WPP Scangroup also flagged lower interest income as a contributing factor to the expected earnings decline. In previous years, interest income from cash balances and short-term investments has provided a modest buffer against volatility in operating performance. The company said this income stream weakened in 2025, further compressing overall profitability.

The combination of softer revenues and reduced ancillary income has amplified the impact on the bottom line, leaving limited room to absorb additional costs without affecting earnings.

Restructuring leads to KES 160 million one-off cost

To respond to the changing business environment, WPP Scangroup undertook what it described as a comprehensive restructuring programme aimed at “right-sizing the cost base and reshaping the staff structure” to better align with current and future client needs.

The exercise resulted in a one-off severance cost of over KES 160 million, which has been included in operating and administrative expenses for the year. While the company said the restructuring is intended to improve competitiveness and long-term efficiency, the upfront cost has weighed heavily on 2025 earnings.

“The Company continues to optimize and transform the business operations across the Group to deliver competitiveness and value,” the board said, signalling that further operational changes may follow as the group adapts to evolving market conditions.

Third profit warning in three years

The latest announcement marks the third consecutive year that WPP Scangroup has issued a profit warning, following similar notices in 2023 and 2024. The repeated warnings highlight the prolonged strain facing the advertising sector, both locally and globally, as traditional agency models are disrupted by digital platforms, in-house marketing teams and shifting client expectations.

For investors, the pattern raises questions about the pace of recovery and the effectiveness of strategic responses undertaken to date. Shares of the company have faced pressure in recent years as earnings visibility weakened and concerns grew over client concentration and margin sustainability.

Market participants note that while restructuring and cost optimisation may support future performance, the near-term outlook remains uncertain, particularly if client spending remains subdued and competition intensifies.

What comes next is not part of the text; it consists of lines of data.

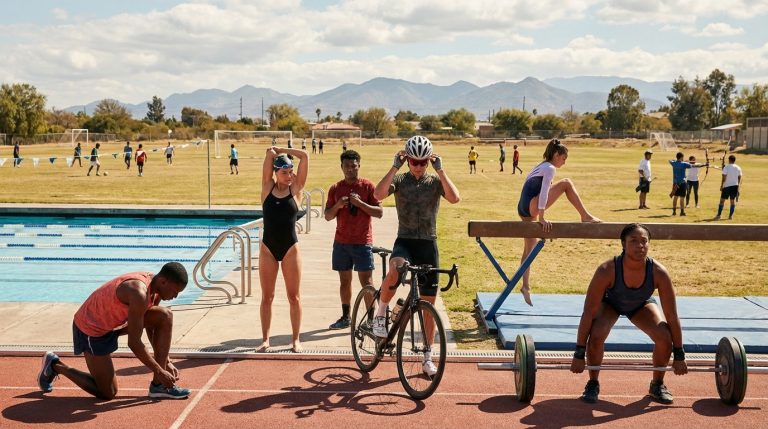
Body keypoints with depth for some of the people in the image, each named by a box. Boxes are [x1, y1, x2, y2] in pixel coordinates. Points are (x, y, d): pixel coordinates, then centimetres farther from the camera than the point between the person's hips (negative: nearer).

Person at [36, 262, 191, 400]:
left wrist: (166, 362, 6)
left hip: (114, 321, 9)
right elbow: (134, 343, -30)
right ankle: (55, 366, 14)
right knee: (108, 393, -2)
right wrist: (159, 371, -21)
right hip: (91, 328, -8)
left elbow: (151, 326, 8)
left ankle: (159, 385, -3)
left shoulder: (155, 284, -6)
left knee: (165, 316, -9)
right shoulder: (139, 293, -34)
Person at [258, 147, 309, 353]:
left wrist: (283, 151, 5)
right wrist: (274, 152, 17)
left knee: (294, 296, 5)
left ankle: (295, 339, 15)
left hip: (290, 248, -1)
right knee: (267, 297, 7)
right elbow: (270, 153, -3)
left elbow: (304, 156, -4)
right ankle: (265, 339, 17)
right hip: (268, 247, 1)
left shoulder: (295, 189, 1)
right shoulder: (267, 187, 2)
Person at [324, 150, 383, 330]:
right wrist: (337, 206, -11)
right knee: (344, 280, 10)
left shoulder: (368, 186, -2)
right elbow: (327, 216, 8)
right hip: (341, 241, 4)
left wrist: (360, 203, -18)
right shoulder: (335, 188, 7)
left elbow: (379, 212, -6)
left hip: (362, 242, -4)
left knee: (366, 281, -4)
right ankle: (345, 317, 19)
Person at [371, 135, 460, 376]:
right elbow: (378, 195, -19)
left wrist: (440, 170, -18)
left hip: (428, 245, 2)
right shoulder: (399, 180, 2)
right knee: (395, 269, -38)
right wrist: (395, 167, -19)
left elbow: (455, 198, -17)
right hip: (405, 241, -2)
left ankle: (427, 358, 19)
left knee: (428, 304, 6)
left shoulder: (435, 181, 4)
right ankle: (380, 314, -12)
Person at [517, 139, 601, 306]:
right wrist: (542, 217, -20)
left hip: (523, 210, 10)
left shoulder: (540, 167, 24)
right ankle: (586, 216, -4)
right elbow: (544, 192, -16)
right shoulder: (550, 168, -4)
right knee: (566, 183, -6)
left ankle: (526, 286, 11)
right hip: (532, 207, -10)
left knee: (529, 249, 11)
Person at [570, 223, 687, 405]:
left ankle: (657, 385, 7)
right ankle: (593, 384, -2)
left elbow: (672, 316, -23)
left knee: (665, 337, -22)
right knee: (596, 336, -29)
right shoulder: (607, 270, -39)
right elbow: (588, 313, -33)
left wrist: (679, 355, -18)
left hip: (641, 305, 2)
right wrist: (579, 354, -31)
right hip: (610, 303, -2)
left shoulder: (659, 273, -34)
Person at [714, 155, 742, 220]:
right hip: (735, 186, 4)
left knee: (722, 200, 2)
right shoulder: (738, 168, 4)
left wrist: (721, 186, -5)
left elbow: (724, 178, -12)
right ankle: (731, 216, 10)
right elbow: (739, 178, 9)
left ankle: (718, 215, -1)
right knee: (733, 200, 11)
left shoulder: (726, 167, -10)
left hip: (727, 186, -4)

Industry-wide challenges persist

WPP Scangroup’s warning comes against the backdrop of broader challenges across the advertising and communications industry in Kenya and the wider region. Slower economic growth, currency volatility and cautious corporate spending have constrained advertising budgets, while clients increasingly demand measurable returns on investment and flexible, data-driven solutions.

Agency groups have also faced rising staff and technology costs, even as fee pressure persists. These dynamics have forced many firms to rethink operating models, consolidate operations or exit less profitable segments.

Analysts say that for WPP Scangroup, diversifying the client base and deepening capabilities in digital, data and performance marketing will be critical to stabilising revenues over the medium term. Reducing reliance on a small number of large accounts is also seen as key to mitigating future earnings shocks.

Regulatory disclosure and outlook

The profit warning was issued with the approval of the Capital Markets Authority, in line with disclosure regulations governing listed companies. In its disclaimer, the authority noted that it assumes no responsibility for the correctness of the statements contained in the announcement, emphasising that the information is provided for market transparency.

WPP Scangroup said the notice is based on a preliminary assessment of its projected results, with full audited financial statements to be released in due course. Until then, investors are likely to remain cautious as they assess the depth of the earnings decline and the prospects for recovery in 2026 and beyond.

The announcement was signed by company secretary Winniefred Jumba on behalf of the board, reinforcing the seriousness of the outlook and the need to keep shareholders and the public informed.